Exact copies of the lines below are the goal; any images in them are dropped.

- Opening Delimiter -

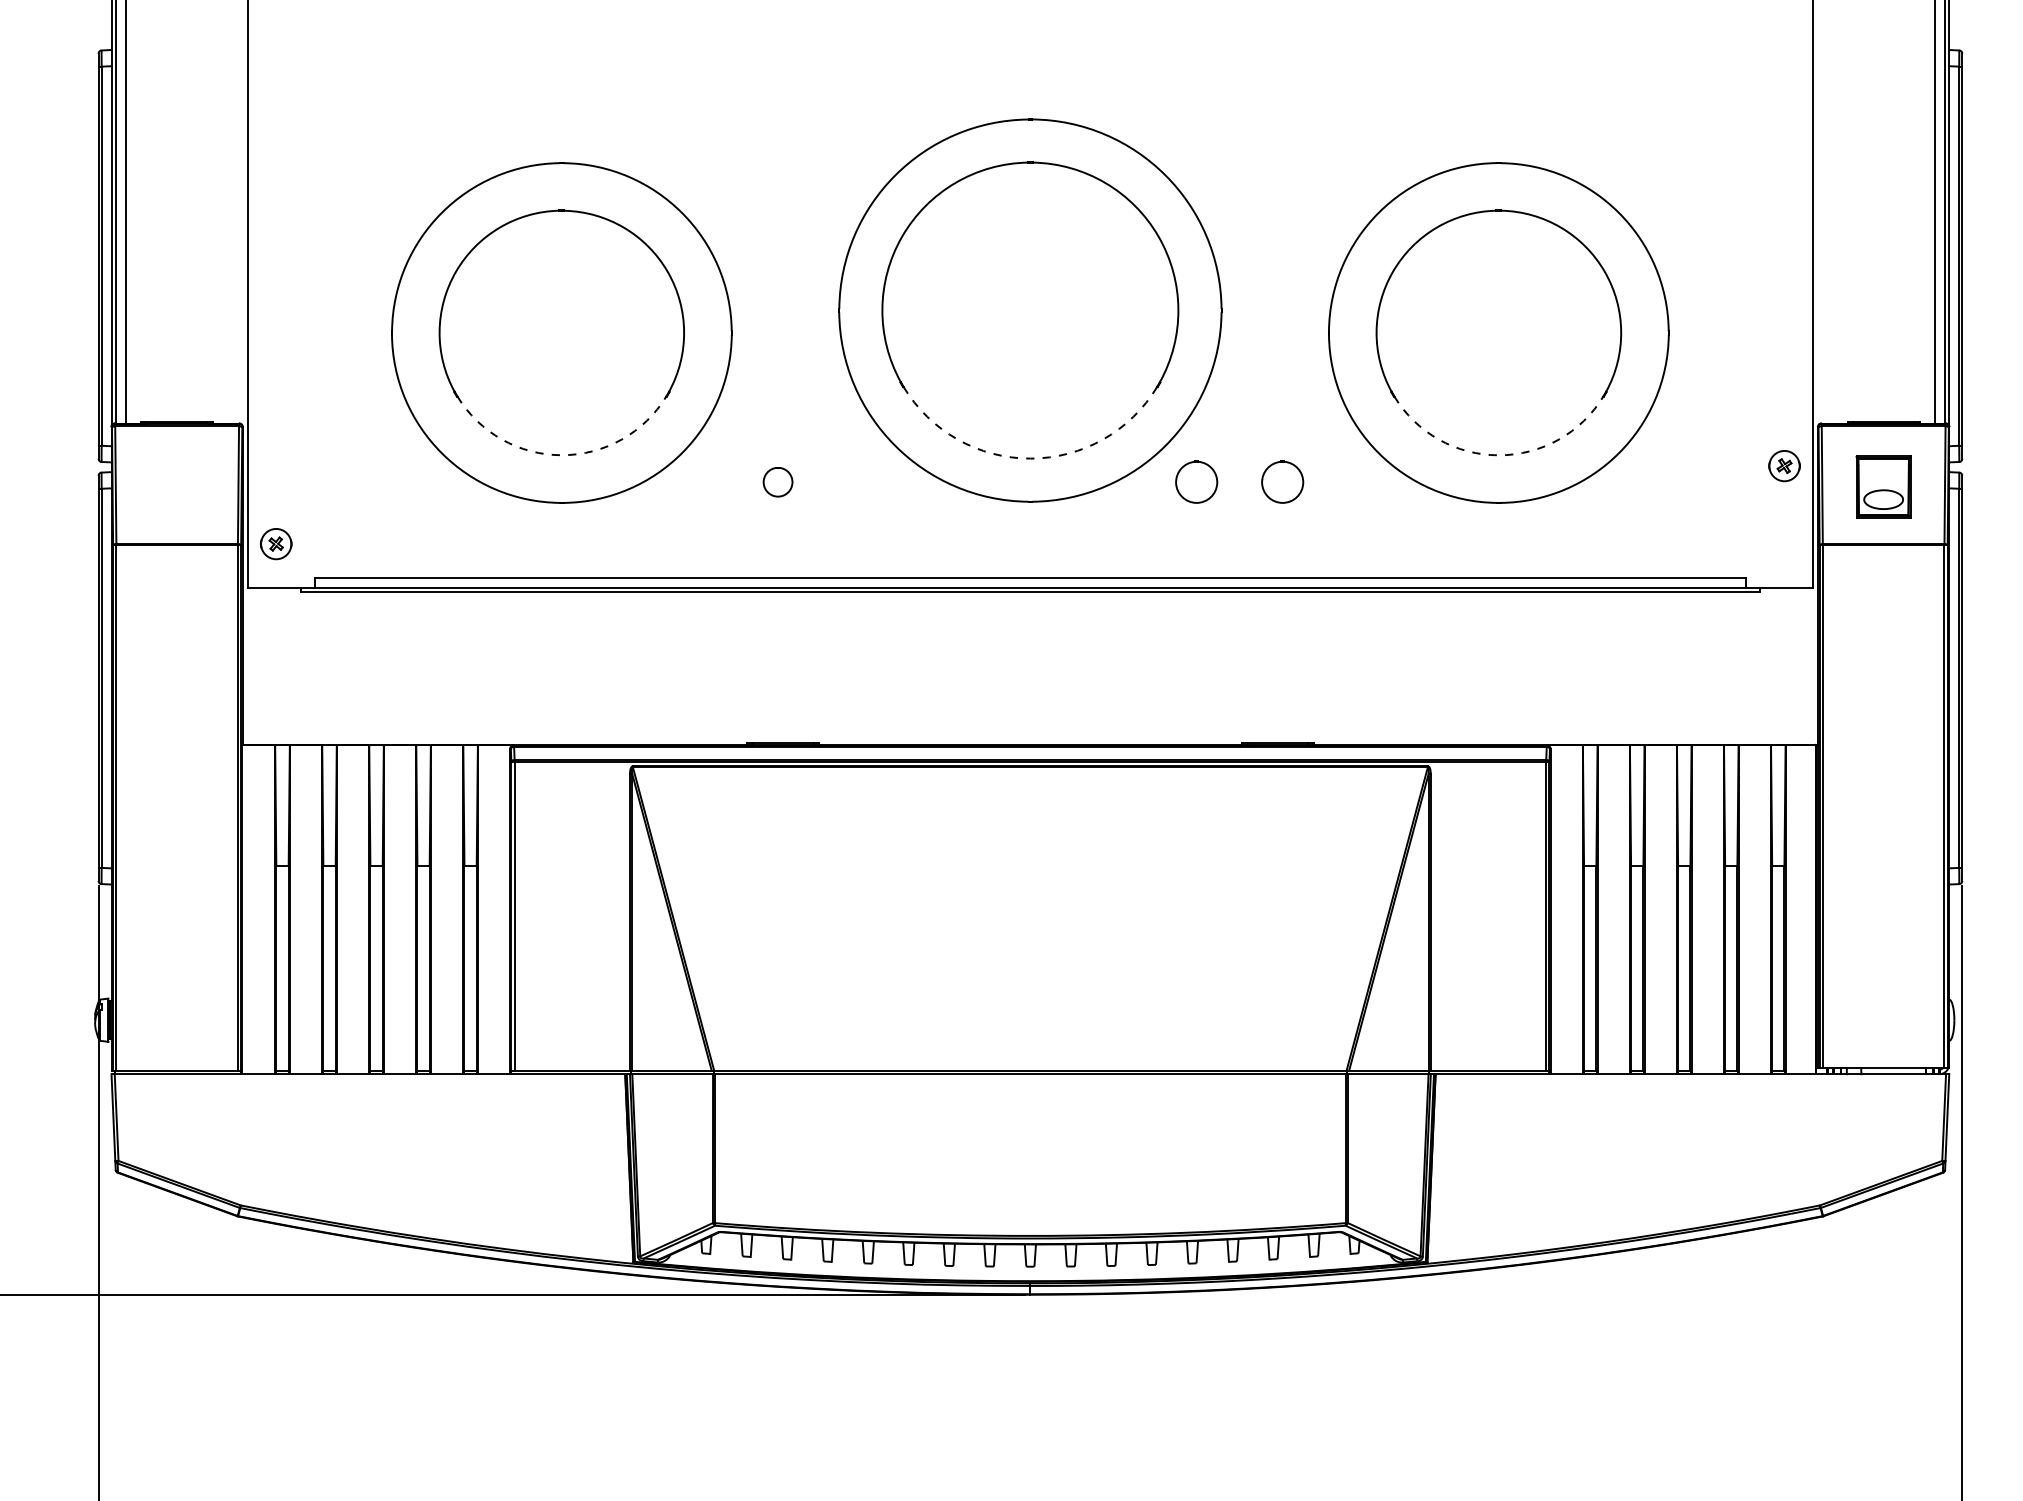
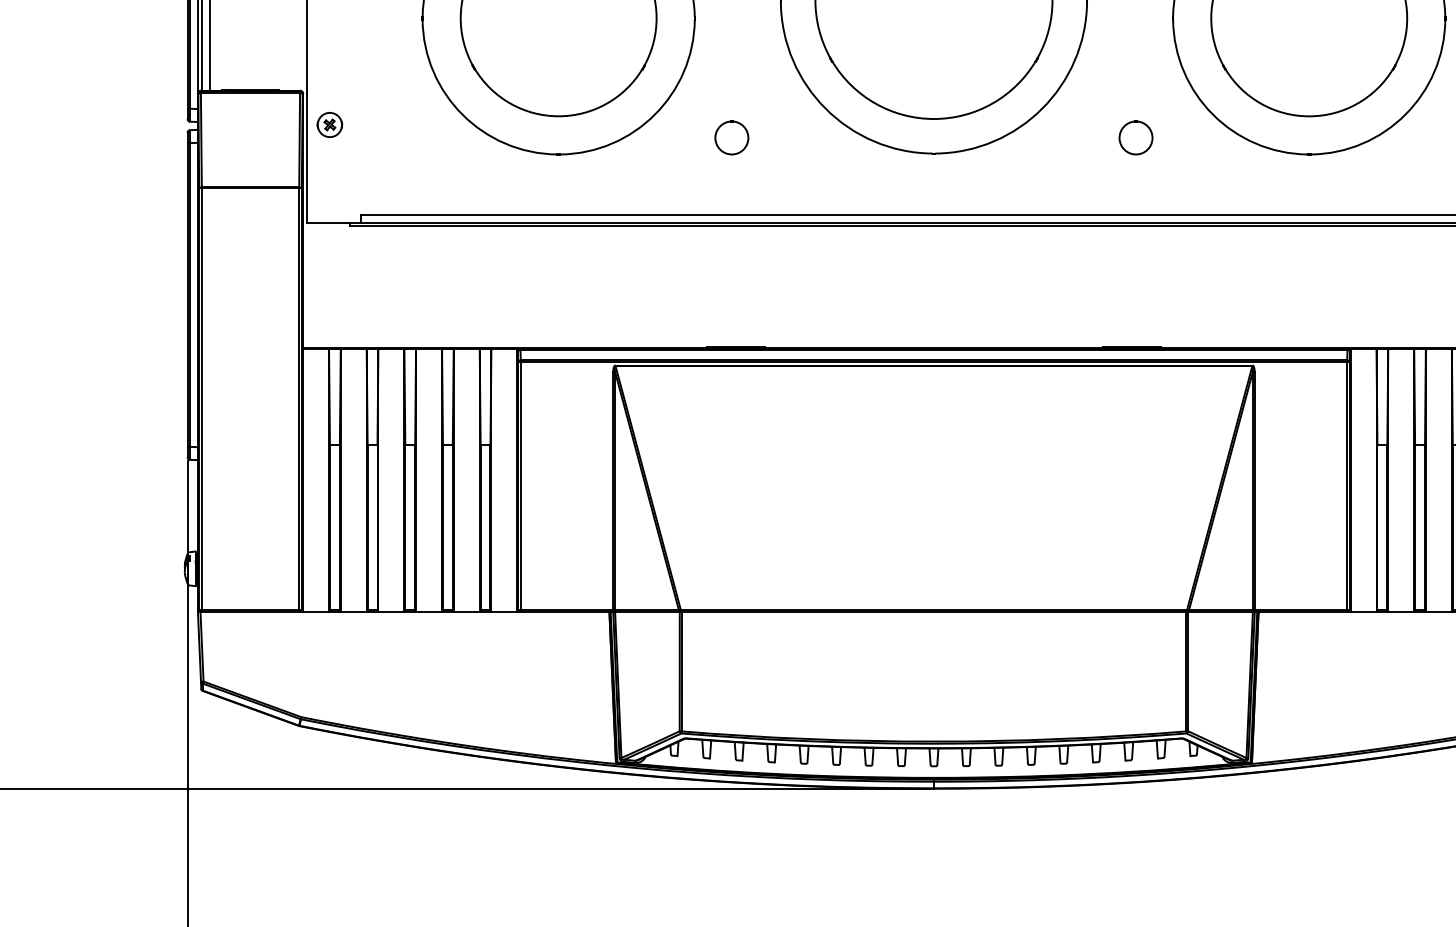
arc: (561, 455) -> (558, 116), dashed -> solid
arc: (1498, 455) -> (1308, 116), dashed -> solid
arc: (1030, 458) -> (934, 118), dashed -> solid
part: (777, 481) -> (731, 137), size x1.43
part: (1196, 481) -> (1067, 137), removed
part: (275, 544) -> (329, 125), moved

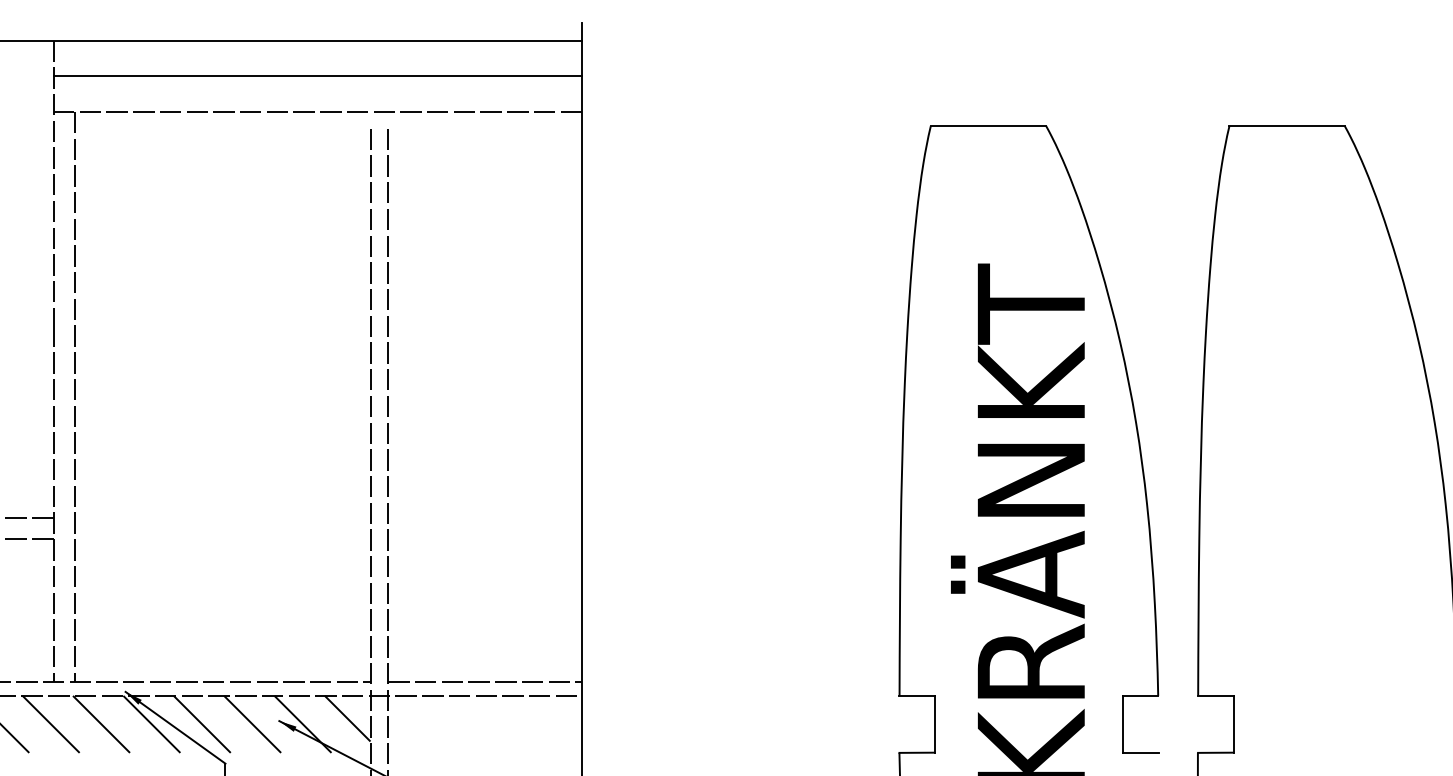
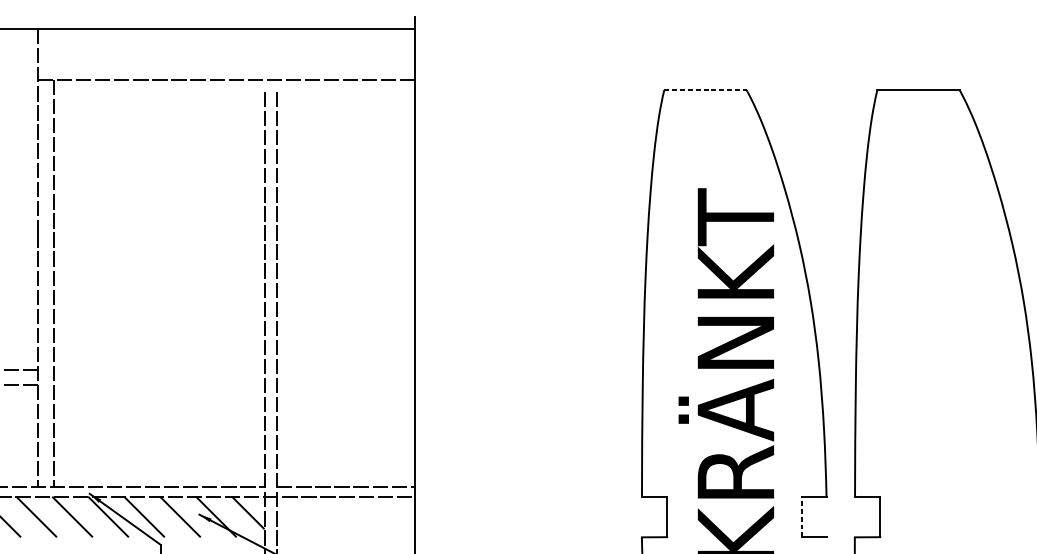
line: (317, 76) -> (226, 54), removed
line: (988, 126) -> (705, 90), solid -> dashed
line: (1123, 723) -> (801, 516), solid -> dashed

- Closing Delimiter -

* EXPECTED ANSWER
arc: (561, 455) -> (558, 116), dashed -> solid
arc: (1498, 455) -> (1308, 116), dashed -> solid
arc: (1030, 458) -> (934, 118), dashed -> solid
part: (777, 481) -> (731, 137), size x1.43
part: (1196, 481) -> (1067, 137), removed
part: (275, 544) -> (329, 125), moved

line: (317, 76) -> (226, 54), removed
line: (988, 126) -> (705, 90), solid -> dashed
line: (1123, 723) -> (801, 516), solid -> dashed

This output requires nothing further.